À l’Absym-Bruxelles, nous avons une position claire : nous sommes favorables à un conventionnement complet, à condition qu’il soit réaliste et adapté au terrain. Je l’ai écrit noir sur blanc, en interne comme dans la presse.

Si le conventionnement partiel est supprimé, alors le conventionnement complet doit intégrer une forme de souplesse. On ne peut pas calquer un système rigide sur des réalités de travail très diverses. Il faut un cadre clair. Par exemple : définir un volume horaire de référence – 38 heures par semaine – qui corresponde à un temps plein médical reconnu, comme le fait déjà la commission de planification.

Ce temps de travail doit être affiché : c’est déjà le cas en maison médicale. Et au-delà de ces 38 heures, il faut pouvoir introduire une flexibilité encadrée. Cela ne signifie pas qu’un médecin conventionné doit pouvoir facturer 30 euros le matin et 350 euros la nuit. Mais il faut reconnaître la diversité des pratiques et des rythmes professionnels.

« On ne peut pas continuer à dire non à tout »

Que retenez-vous, in fine, de votre rencontre avec le ministre Vandenbroucke ?

Ce que je retiens, c’est qu’il y a eu un virage. Le ministre a compris que, même dans sa propre majorité, certains partis ne veulent pas d’un modèle sans concertation. Il a aussi pris la mesure de la mobilisation des médecins, y compris sur les réseaux. Cette mobilisation a eu un effet. Elle a déplacé les lignes. Elle a dit : « Stop, ça va trop loin. »

Le ministre nous a donné jusqu’au 20 juin pour faire des propositions. À nous maintenant de saisir cette chance. Il ne s’agit pas seulement des suppléments. Il faut réfléchir au conventionnement, aux primes, à l’équité entre spécialités, à l’organisation du temps de travail. Nous devons mettre ces idées sur la table, de manière claire, structurée, responsable.

Des pistes existent. Plafonner les suppléments par admission. Limiter les excès sur certains gros actes techniques. Créer des garde-fous concrets pour garantir l’accessibilité des soins. Le terrain est capable d’apporter ces solutions. Encore faut-il les formaliser et les assumer.

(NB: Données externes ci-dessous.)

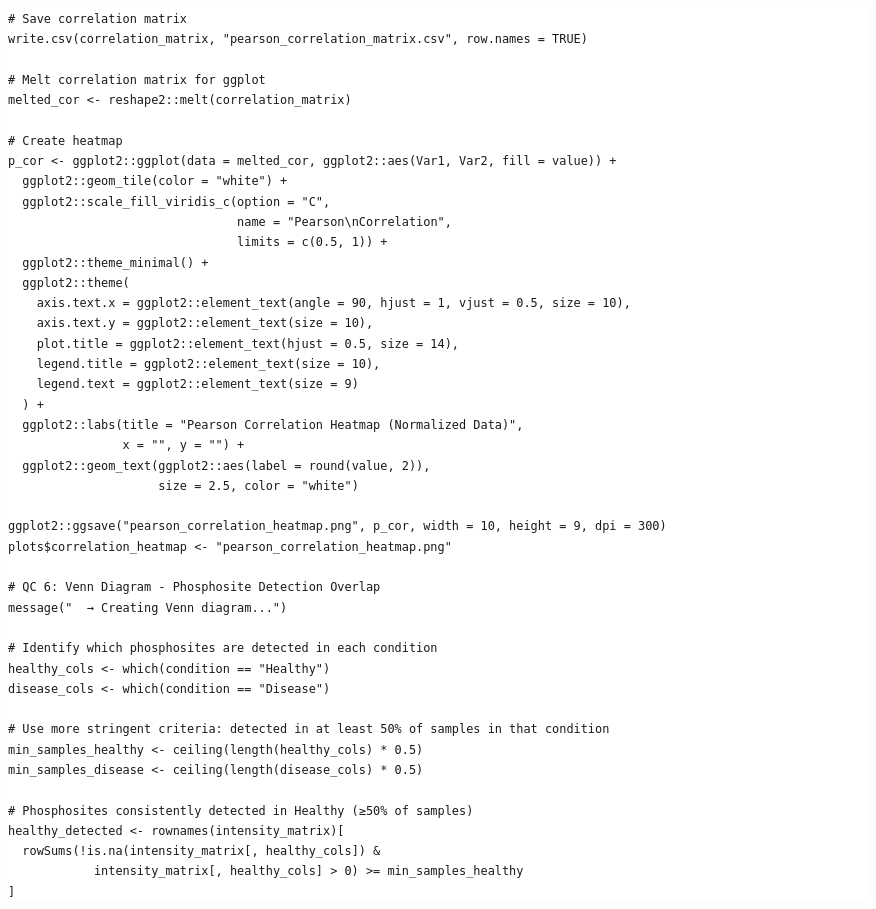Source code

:     # Save correlation matrix
    write.csv(correlation_matrix, "pearson_correlation_matrix.csv", row.names = TRUE)
    
    # Melt correlation matrix for ggplot
    melted_cor <- reshape2::melt(correlation_matrix)
    
    # Create heatmap
    p_cor <- ggplot2::ggplot(data = melted_cor, ggplot2::aes(Var1, Var2, fill = value)) +
      ggplot2::geom_tile(color = "white") +
      ggplot2::scale_fill_viridis_c(option = "C", 
                                    name = "Pearson\nCorrelation", 
                                    limits = c(0.5, 1)) +
      ggplot2::theme_minimal() +
      ggplot2::theme(
        axis.text.x = ggplot2::element_text(angle = 90, hjust = 1, vjust = 0.5, size = 10),
        axis.text.y = ggplot2::element_text(size = 10),
        plot.title = ggplot2::element_text(hjust = 0.5, size = 14),
        legend.title = ggplot2::element_text(size = 10),
        legend.text = ggplot2::element_text(size = 9)
      ) +
      ggplot2::labs(title = "Pearson Correlation Heatmap (Normalized Data)", 
                    x = "", y = "") +
      ggplot2::geom_text(ggplot2::aes(label = round(value, 2)), 
                         size = 2.5, color = "white")
    
    ggplot2::ggsave("pearson_correlation_heatmap.png", p_cor, width = 10, height = 9, dpi = 300)
    plots$correlation_heatmap <- "pearson_correlation_heatmap.png"
    
    # QC 6: Venn Diagram - Phosphosite Detection Overlap
    message("  → Creating Venn diagram...")
    
    # Identify which phosphosites are detected in each condition
    healthy_cols <- which(condition == "Healthy")
    disease_cols <- which(condition == "Disease")
    
    # Use more stringent criteria: detected in at least 50% of samples in that condition
    min_samples_healthy <- ceiling(length(healthy_cols) * 0.5)
    min_samples_disease <- ceiling(length(disease_cols) * 0.5)
    
    # Phosphosites consistently detected in Healthy (≥50% of samples)
    healthy_detected <- rownames(intensity_matrix)[
      rowSums(!is.na(intensity_matrix[, healthy_cols]) & 
                intensity_matrix[, healthy_cols] > 0) >= min_samples_healthy
    ]
    
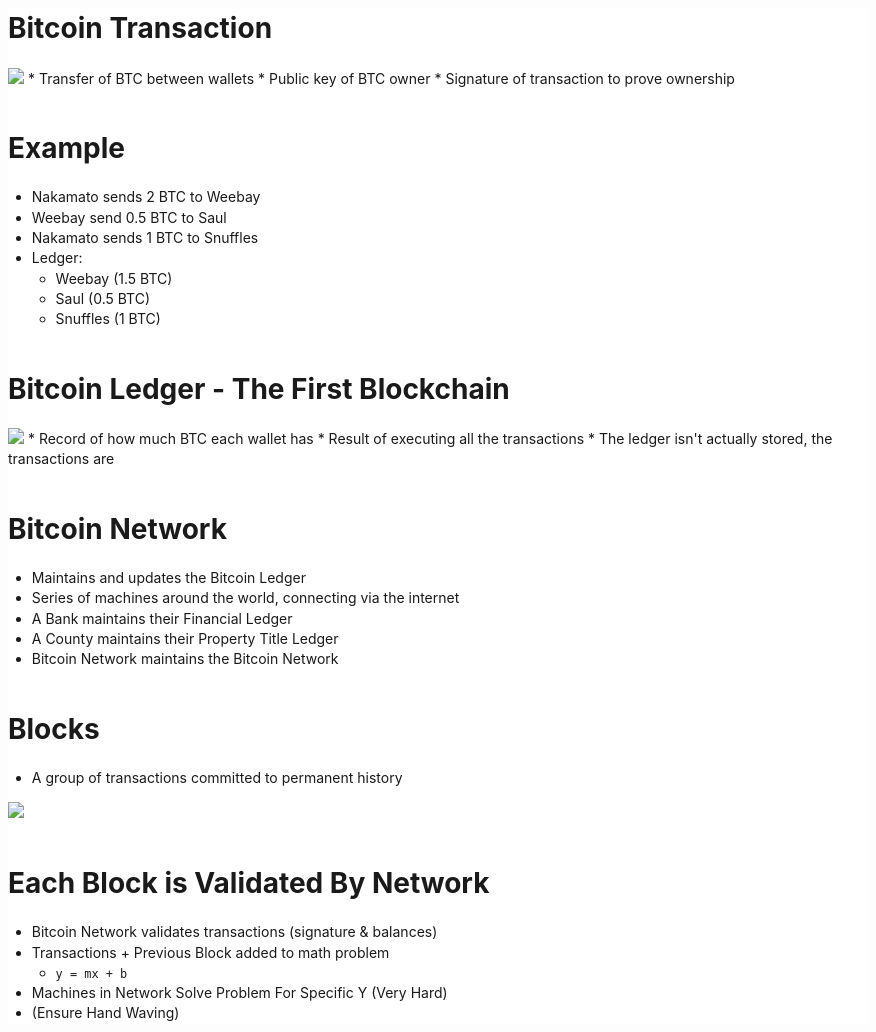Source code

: 
# Bitcoin Transaction
<img height="200" src="http://proofofthought.io/cdn/talks/icon-transaction.png" />
* Transfer of BTC between wallets
* Public key of BTC owner
* Signature of transaction to prove ownership


# Example
* Nakamato sends 2 BTC to Weebay
* Weebay send 0.5 BTC to Saul
* Nakamato sends 1 BTC to Snuffles
* Ledger:
  * Weebay (1.5 BTC)
  * Saul (0.5 BTC)
  * Snuffles (1 BTC)


# Bitcoin Ledger - The First Blockchain
<img height="200" src="http://proofofthought.io/cdn/img/ledger.png" />
* Record of how much BTC each wallet has
* Result of executing all the transactions
* The ledger isn't actually stored, the transactions are


# Bitcoin Network
* Maintains and updates the Bitcoin Ledger
* Series of machines around the world, connecting via the internet
* A Bank maintains their Financial Ledger
* A County maintains their Property Title Ledger
* Bitcoin Network maintains the Bitcoin Network


# Blocks 
* A group of transactions committed to permanent history

<img height="250" src="http://proofofthought.io/cdn/talks/bitcoin-blocks.png" />


# Each Block is Validated By Network
* Bitcoin Network validates transactions (signature & balances)
* Transactions + Previous Block added to math problem
  * `y = mx + b` 
* Machines in Network Solve Problem For Specific Y (Very Hard)
* (Ensure Hand Waving)
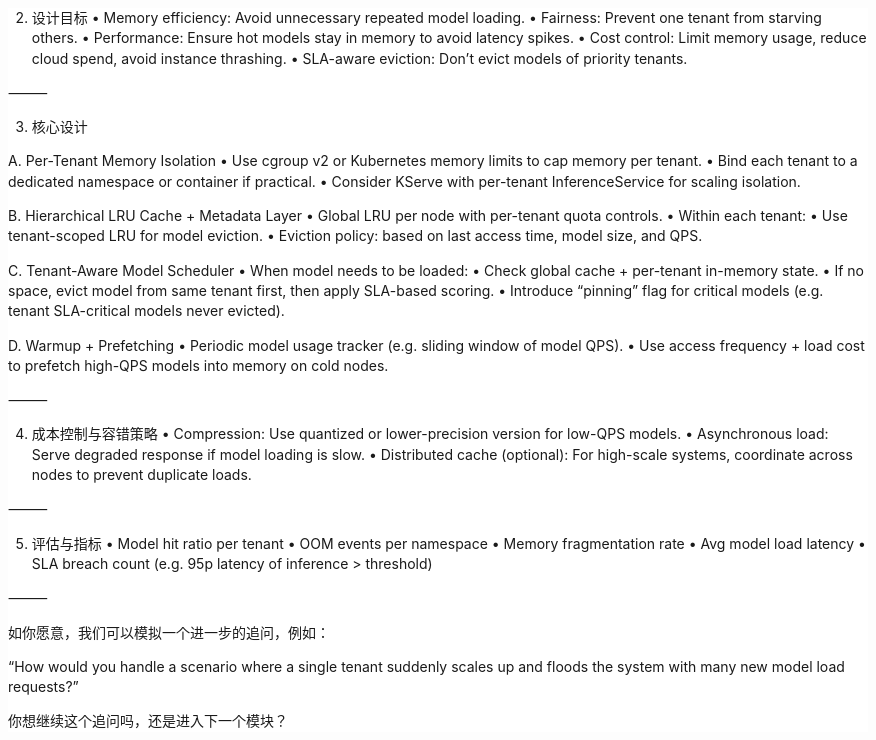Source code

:2. 设计目标
	•	Memory efficiency: Avoid unnecessary repeated model loading.
	•	Fairness: Prevent one tenant from starving others.
	•	Performance: Ensure hot models stay in memory to avoid latency spikes.
	•	Cost control: Limit memory usage, reduce cloud spend, avoid instance thrashing.
	•	SLA-aware eviction: Don’t evict models of priority tenants.

⸻

3. 核心设计

A. Per-Tenant Memory Isolation
	•	Use cgroup v2 or Kubernetes memory limits to cap memory per tenant.
	•	Bind each tenant to a dedicated namespace or container if practical.
	•	Consider KServe with per-tenant InferenceService for scaling isolation.

B. Hierarchical LRU Cache + Metadata Layer
	•	Global LRU per node with per-tenant quota controls.
	•	Within each tenant:
	•	Use tenant-scoped LRU for model eviction.
	•	Eviction policy: based on last access time, model size, and QPS.

C. Tenant-Aware Model Scheduler
	•	When model needs to be loaded:
	•	Check global cache + per-tenant in-memory state.
	•	If no space, evict model from same tenant first, then apply SLA-based scoring.
	•	Introduce “pinning” flag for critical models (e.g. tenant SLA-critical models never evicted).

D. Warmup + Prefetching
	•	Periodic model usage tracker (e.g. sliding window of model QPS).
	•	Use access frequency + load cost to prefetch high-QPS models into memory on cold nodes.

⸻

4. 成本控制与容错策略
	•	Compression: Use quantized or lower-precision version for low-QPS models.
	•	Asynchronous load: Serve degraded response if model loading is slow.
	•	Distributed cache (optional): For high-scale systems, coordinate across nodes to prevent duplicate loads.

⸻

5. 评估与指标
	•	Model hit ratio per tenant
	•	OOM events per namespace
	•	Memory fragmentation rate
	•	Avg model load latency
	•	SLA breach count (e.g. 95p latency of inference > threshold)

⸻

如你愿意，我们可以模拟一个进一步的追问，例如：

“How would you handle a scenario where a single tenant suddenly scales up and floods the system with many new model load requests?”

你想继续这个追问吗，还是进入下一个模块？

Le vrai danger, c’est l’immobilisme. À force de ne rien proposer, le politique finit par imposer ses règles. Et ensuite, on lui reproche son autoritarisme. Ce schéma-là, il faut en sortir. Le monde bouge. La médecine aussi. L’intelligence artificielle, la digitalisation, la pression sociétale : tout s’accélère. Si nous ne voulons pas subir les réformes, il faut les co-construire. Maintenant.